+++ Excerpted text
A healthful, plant-based diet for fertility and pregnancy seems to be just as much about what not to eat as it is about what to eat. Can you offer a quick list of what foods to avoid and what foods to fill up on?
Eat your greens! Greens such as kale, bok choy, collards, and watercress are packed with a host of great things like vitamin B9, vitamin K, folate, calcium, and iron. Nurture your body with all kinds of veggies made in a healthy variety of cooking styles. Fill up on whole grains (brown rice, quinoa), beans (adzuki, black beans) and bean products (tofu, tempeh). You’ll find some seriously delicious and healing recipes in The Kind Mama, like Watercress with Creamy Tahini Dressing and Toasted Sesame Seeds. For the sweetest and most blissful pregnancy, avoid meat, dairy, eggs, processed foods, and sugar.
Soy so often gets a bad rap. Can you explain the relationship between soy and estrogen? Do women need to be wary of their soy intake? And, on that note, are all soy products created equal?
++++++
+++ Material provided
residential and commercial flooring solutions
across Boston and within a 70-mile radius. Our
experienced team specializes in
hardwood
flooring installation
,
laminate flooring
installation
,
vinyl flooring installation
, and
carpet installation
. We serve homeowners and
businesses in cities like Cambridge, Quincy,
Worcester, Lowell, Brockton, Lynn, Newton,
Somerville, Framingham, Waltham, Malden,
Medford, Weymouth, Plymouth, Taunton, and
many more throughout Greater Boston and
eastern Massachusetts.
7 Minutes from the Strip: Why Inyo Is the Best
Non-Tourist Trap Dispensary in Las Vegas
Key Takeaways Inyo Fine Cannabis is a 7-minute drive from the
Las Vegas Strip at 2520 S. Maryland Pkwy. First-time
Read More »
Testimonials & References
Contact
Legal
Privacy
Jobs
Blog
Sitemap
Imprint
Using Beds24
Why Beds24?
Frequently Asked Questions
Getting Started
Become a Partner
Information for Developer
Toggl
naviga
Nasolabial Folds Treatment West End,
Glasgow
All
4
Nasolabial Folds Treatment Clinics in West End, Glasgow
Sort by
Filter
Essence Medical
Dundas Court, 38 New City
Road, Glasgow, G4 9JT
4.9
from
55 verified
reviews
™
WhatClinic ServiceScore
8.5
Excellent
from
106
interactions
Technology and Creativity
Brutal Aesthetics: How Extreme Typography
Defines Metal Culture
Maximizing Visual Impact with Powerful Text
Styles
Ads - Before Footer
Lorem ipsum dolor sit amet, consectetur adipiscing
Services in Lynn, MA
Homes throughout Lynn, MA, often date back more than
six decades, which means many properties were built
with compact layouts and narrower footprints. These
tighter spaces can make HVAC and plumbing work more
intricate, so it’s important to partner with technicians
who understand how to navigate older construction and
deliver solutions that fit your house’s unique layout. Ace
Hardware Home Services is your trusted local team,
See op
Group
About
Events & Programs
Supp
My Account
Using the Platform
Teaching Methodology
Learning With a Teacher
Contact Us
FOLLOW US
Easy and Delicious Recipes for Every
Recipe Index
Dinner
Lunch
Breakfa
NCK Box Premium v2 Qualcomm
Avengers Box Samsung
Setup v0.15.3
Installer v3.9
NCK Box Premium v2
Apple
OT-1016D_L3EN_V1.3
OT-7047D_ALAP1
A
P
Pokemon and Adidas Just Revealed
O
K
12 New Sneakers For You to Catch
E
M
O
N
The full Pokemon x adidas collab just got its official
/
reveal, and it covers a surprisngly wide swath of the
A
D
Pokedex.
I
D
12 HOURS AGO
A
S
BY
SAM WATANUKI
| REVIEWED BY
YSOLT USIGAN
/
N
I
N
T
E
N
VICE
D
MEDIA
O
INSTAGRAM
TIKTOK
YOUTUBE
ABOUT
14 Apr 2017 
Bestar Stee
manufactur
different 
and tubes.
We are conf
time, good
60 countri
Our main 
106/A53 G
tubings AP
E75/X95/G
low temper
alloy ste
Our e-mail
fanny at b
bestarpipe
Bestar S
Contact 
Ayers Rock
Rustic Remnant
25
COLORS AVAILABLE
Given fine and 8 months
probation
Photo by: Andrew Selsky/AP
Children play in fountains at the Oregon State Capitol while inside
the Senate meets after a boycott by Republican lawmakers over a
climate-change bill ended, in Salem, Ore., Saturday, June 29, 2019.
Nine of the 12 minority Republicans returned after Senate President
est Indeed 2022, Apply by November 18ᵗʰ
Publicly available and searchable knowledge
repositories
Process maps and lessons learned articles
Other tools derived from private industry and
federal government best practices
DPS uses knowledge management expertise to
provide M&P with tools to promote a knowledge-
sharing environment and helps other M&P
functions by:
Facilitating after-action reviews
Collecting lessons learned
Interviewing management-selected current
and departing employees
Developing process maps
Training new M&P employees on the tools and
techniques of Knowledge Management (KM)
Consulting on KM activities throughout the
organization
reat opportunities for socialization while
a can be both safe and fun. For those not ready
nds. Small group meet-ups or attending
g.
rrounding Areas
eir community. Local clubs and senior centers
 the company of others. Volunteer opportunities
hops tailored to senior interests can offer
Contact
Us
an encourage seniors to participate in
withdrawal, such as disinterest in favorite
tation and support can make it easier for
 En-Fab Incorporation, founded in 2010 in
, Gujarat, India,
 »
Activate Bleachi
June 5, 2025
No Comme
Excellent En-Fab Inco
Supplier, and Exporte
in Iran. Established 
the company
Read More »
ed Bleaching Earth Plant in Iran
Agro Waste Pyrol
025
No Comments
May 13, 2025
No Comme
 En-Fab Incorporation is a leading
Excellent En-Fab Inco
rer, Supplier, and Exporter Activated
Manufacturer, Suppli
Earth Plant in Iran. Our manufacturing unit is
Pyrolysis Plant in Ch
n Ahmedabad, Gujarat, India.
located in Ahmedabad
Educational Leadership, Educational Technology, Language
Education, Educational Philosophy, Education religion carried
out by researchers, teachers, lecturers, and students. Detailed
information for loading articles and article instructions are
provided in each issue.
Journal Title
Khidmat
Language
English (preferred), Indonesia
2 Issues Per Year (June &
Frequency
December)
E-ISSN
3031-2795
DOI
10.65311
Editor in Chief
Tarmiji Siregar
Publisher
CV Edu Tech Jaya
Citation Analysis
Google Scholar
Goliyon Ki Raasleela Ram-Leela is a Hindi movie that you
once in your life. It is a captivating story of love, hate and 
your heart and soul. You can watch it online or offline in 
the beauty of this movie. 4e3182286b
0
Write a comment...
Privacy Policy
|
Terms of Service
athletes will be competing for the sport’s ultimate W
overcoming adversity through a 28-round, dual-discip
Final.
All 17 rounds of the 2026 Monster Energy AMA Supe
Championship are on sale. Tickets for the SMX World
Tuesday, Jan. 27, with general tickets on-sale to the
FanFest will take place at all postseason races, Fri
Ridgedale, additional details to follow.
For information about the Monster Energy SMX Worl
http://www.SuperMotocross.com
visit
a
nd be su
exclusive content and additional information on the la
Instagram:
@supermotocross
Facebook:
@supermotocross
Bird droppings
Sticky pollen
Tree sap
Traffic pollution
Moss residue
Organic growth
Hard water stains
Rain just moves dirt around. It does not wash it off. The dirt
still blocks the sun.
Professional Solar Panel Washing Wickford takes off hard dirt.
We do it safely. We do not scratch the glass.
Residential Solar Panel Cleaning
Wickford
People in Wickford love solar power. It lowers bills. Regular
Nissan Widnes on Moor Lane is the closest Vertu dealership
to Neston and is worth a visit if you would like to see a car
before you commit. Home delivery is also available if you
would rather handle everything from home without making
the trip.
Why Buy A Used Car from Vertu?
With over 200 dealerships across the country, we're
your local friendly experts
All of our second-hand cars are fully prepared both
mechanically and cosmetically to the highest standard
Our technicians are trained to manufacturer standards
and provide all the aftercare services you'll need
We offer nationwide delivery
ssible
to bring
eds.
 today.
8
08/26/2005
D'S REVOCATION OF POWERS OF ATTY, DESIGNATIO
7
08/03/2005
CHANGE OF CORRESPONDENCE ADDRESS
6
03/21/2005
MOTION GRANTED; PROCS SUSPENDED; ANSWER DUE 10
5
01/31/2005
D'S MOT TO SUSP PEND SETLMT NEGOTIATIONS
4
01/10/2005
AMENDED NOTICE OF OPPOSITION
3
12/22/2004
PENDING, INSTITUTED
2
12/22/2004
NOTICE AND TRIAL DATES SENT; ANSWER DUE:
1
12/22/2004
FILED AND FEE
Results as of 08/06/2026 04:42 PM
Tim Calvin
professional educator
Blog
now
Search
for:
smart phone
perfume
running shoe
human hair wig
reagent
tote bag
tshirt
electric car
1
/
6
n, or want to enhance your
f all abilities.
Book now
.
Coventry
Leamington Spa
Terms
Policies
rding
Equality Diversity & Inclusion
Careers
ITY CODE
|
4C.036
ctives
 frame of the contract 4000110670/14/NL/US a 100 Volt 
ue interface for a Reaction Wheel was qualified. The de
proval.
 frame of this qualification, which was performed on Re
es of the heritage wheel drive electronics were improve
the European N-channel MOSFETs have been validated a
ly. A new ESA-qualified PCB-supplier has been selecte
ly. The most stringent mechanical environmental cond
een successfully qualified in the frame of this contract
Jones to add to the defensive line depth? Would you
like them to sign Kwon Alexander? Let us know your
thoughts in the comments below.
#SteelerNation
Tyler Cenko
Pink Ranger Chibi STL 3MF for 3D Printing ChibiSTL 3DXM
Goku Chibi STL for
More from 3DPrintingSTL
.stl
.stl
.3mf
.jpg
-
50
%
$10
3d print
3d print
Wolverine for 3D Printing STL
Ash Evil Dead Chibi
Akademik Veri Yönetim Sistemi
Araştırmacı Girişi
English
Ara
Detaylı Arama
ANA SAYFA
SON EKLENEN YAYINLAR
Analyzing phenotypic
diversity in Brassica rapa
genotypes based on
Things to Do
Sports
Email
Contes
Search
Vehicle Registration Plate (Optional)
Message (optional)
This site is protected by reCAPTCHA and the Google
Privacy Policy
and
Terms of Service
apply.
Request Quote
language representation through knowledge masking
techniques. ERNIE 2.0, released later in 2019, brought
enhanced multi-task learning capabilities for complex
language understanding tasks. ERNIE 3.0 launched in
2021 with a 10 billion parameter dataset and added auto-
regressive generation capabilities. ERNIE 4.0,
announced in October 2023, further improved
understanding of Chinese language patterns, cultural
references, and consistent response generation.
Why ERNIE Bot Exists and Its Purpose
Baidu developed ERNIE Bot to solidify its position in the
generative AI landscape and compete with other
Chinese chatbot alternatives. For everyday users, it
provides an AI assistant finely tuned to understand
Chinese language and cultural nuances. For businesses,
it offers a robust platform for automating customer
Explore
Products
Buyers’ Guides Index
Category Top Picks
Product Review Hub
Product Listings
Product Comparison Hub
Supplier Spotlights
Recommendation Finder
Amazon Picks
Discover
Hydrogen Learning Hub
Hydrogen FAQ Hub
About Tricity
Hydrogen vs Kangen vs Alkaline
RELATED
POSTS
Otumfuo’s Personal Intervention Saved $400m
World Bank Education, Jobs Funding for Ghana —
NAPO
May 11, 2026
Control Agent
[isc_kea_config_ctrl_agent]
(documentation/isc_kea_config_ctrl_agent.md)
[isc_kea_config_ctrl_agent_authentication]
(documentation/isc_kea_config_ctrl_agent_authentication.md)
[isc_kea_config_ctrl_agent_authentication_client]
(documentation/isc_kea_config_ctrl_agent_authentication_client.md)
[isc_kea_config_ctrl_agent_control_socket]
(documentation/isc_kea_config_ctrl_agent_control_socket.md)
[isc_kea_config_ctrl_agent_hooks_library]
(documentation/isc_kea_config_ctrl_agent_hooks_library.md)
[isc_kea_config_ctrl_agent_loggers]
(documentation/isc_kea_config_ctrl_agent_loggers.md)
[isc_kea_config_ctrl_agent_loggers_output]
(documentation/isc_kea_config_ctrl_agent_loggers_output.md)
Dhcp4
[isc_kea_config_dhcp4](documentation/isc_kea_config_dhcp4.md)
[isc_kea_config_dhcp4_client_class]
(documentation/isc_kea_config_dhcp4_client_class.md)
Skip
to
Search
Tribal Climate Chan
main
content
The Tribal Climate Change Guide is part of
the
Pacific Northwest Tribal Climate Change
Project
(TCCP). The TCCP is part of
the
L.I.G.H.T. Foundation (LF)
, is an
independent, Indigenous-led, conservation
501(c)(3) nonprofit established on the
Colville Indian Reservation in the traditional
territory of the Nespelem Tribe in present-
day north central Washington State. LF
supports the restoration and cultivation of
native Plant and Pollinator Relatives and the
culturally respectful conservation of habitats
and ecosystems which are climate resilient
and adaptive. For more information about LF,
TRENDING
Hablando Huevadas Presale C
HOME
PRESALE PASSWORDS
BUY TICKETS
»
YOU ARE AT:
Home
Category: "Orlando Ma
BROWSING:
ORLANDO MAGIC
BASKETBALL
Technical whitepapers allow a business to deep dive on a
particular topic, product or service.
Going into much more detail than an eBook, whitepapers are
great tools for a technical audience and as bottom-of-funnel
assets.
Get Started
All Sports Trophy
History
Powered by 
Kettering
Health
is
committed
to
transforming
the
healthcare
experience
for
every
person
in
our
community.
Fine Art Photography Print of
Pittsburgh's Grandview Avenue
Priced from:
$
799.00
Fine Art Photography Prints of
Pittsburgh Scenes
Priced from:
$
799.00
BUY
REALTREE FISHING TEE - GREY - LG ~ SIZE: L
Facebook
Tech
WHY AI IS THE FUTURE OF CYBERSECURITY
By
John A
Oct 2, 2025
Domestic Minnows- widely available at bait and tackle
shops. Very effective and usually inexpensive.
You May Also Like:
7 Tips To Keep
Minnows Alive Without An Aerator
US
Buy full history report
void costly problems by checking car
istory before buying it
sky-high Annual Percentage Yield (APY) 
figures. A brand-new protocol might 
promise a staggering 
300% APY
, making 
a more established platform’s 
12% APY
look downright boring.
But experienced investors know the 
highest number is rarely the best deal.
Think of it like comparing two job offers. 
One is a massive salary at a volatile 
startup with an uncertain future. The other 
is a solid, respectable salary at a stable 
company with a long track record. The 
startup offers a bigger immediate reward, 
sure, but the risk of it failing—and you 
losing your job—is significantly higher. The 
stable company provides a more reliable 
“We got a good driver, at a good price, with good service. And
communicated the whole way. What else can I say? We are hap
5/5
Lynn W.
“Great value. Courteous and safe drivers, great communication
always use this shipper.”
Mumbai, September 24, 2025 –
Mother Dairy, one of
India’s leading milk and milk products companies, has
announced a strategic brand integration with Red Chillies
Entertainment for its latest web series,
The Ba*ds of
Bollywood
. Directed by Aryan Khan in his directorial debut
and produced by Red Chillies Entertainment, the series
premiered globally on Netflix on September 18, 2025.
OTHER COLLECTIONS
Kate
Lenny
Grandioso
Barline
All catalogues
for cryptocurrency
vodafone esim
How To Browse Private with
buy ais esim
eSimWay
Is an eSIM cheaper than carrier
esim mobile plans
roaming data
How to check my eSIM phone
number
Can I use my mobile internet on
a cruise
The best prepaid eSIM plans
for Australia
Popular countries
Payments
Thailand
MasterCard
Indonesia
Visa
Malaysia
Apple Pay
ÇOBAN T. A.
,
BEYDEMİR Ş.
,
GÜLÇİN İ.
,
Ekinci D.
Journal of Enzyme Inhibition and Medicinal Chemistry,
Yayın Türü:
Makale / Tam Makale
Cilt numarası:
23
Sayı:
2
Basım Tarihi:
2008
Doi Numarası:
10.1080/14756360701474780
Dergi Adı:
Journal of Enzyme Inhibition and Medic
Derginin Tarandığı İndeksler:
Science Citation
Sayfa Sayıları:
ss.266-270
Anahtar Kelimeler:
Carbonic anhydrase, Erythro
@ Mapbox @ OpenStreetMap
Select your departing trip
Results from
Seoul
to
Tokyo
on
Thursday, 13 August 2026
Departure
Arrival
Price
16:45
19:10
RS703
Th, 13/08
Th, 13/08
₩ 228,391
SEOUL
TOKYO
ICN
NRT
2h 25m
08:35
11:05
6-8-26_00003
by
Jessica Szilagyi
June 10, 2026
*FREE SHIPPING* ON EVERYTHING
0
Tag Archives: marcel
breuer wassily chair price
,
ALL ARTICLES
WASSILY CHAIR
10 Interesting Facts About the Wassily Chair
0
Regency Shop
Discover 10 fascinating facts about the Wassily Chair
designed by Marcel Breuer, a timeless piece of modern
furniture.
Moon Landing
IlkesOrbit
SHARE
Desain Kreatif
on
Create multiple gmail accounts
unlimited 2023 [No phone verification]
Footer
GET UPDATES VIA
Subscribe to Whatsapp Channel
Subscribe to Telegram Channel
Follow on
++++++
Exercise tasks:
A: What book does the pregnancy diet excerpt name as a source of recipes?
B: Write out everything in the pregnancy diet excerpt from "A healthful, plant-based" down to "foods, and sugar.".
C: Name every leafy green listed in the pregnancy diet excerpt.
Rely only on the pregnancy diet excerpt.

Solution list:
A: The Kind Mama

B:
A healthful, plant-based diet for fertility and pregnancy seems to be just as much about what not to eat as it is about what to eat. Can you offer a quick list of what foods to avoid and what foods to fill up on?
Eat your greens! Greens such as kale, bok choy, collards, and watercress are packed with a host of great things like vitamin B9, vitamin K, folate, calcium, and iron. Nurture your body with all kinds of veggies made in a healthy variety of cooking styles. Fill up on whole grains (brown rice, quinoa), beans (adzuki, black beans) and bean products (tofu, tempeh). You’ll find some seriously delicious and healing recipes in The Kind Mama, like Watercress with Creamy Tahini Dressing and Toasted Sesame Seeds. For the sweetest and most blissful pregnancy, avoid meat, dairy, eggs, processed foods, and sugar.

C: kale, bok choy, collards, watercress